Find the line with "Fig. 1 Computed" in the records below. Copy it and every line after it, up to and including the line with "Figure 30. Trend".

Entries supplied:
======

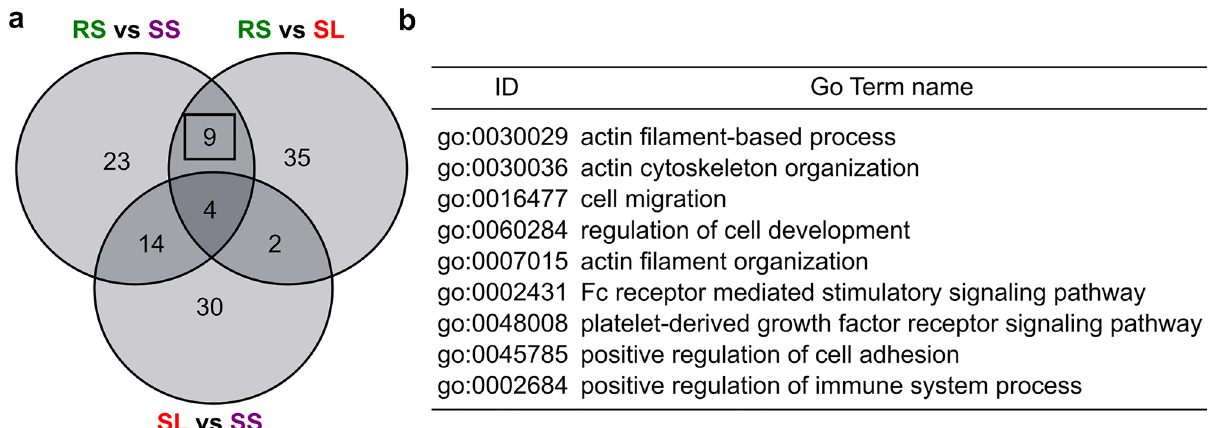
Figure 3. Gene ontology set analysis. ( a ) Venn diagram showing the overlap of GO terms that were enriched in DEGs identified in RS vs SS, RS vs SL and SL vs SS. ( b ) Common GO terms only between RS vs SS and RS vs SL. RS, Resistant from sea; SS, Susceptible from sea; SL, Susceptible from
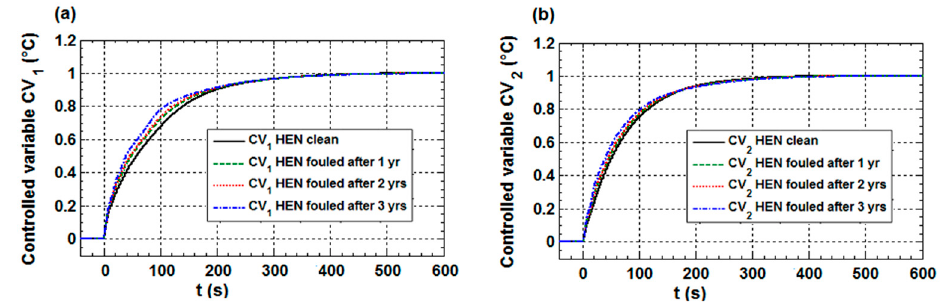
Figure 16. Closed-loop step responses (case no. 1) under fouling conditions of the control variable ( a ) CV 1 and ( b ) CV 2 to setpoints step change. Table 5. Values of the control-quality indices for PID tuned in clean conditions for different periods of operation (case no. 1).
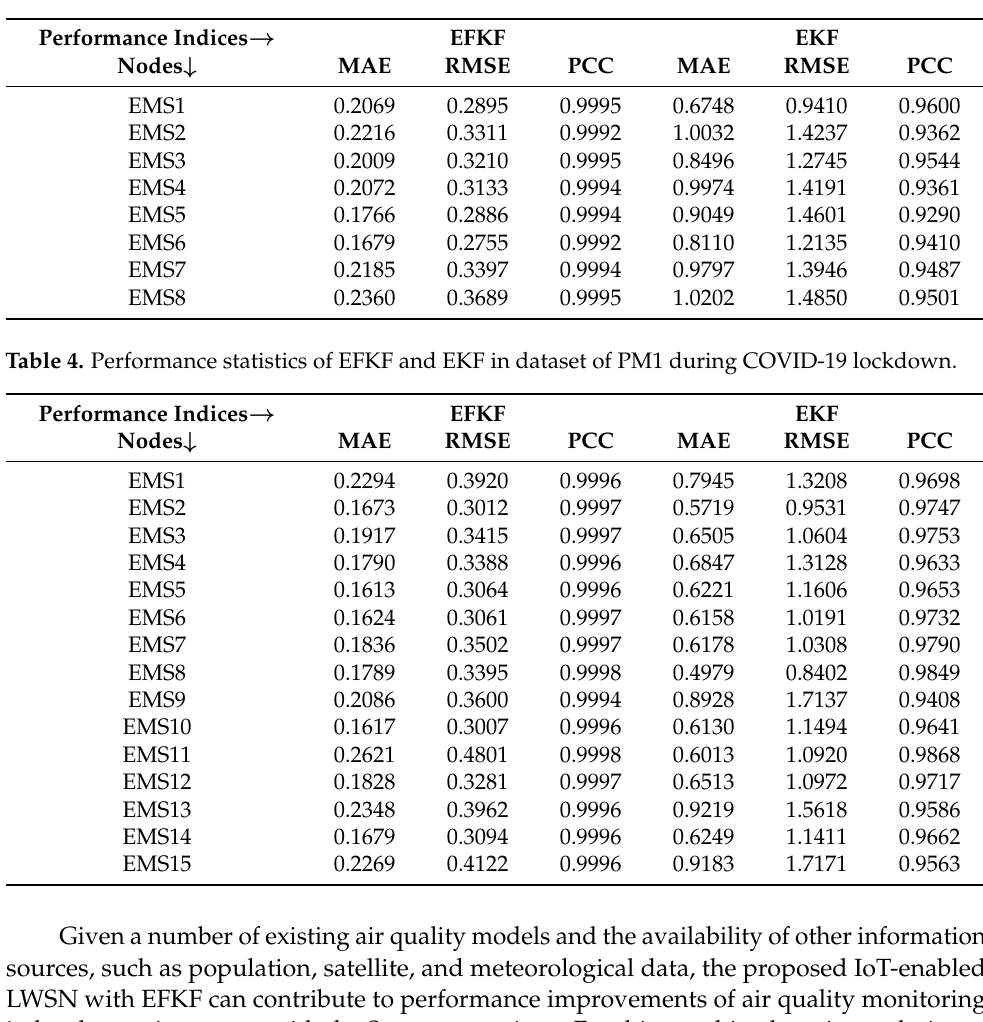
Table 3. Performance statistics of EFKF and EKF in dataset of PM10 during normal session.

======

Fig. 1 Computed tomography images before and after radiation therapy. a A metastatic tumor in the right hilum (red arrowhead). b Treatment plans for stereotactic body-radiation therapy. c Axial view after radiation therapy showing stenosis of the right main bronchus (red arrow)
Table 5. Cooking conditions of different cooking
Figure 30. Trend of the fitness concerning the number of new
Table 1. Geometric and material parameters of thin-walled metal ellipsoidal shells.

======

Worked solution:
Fig. 1 Computed tomography images before and after radiation therapy. a A metastatic tumor in the right hilum (red arrowhead). b Treatment plans for stereotactic body-radiation therapy. c Axial view after radiation therapy showing stenosis of the right main bronchus (red arrow)
Table 5. Cooking conditions of different cooking
Figure 30. Trend of the fitness concerning the number of new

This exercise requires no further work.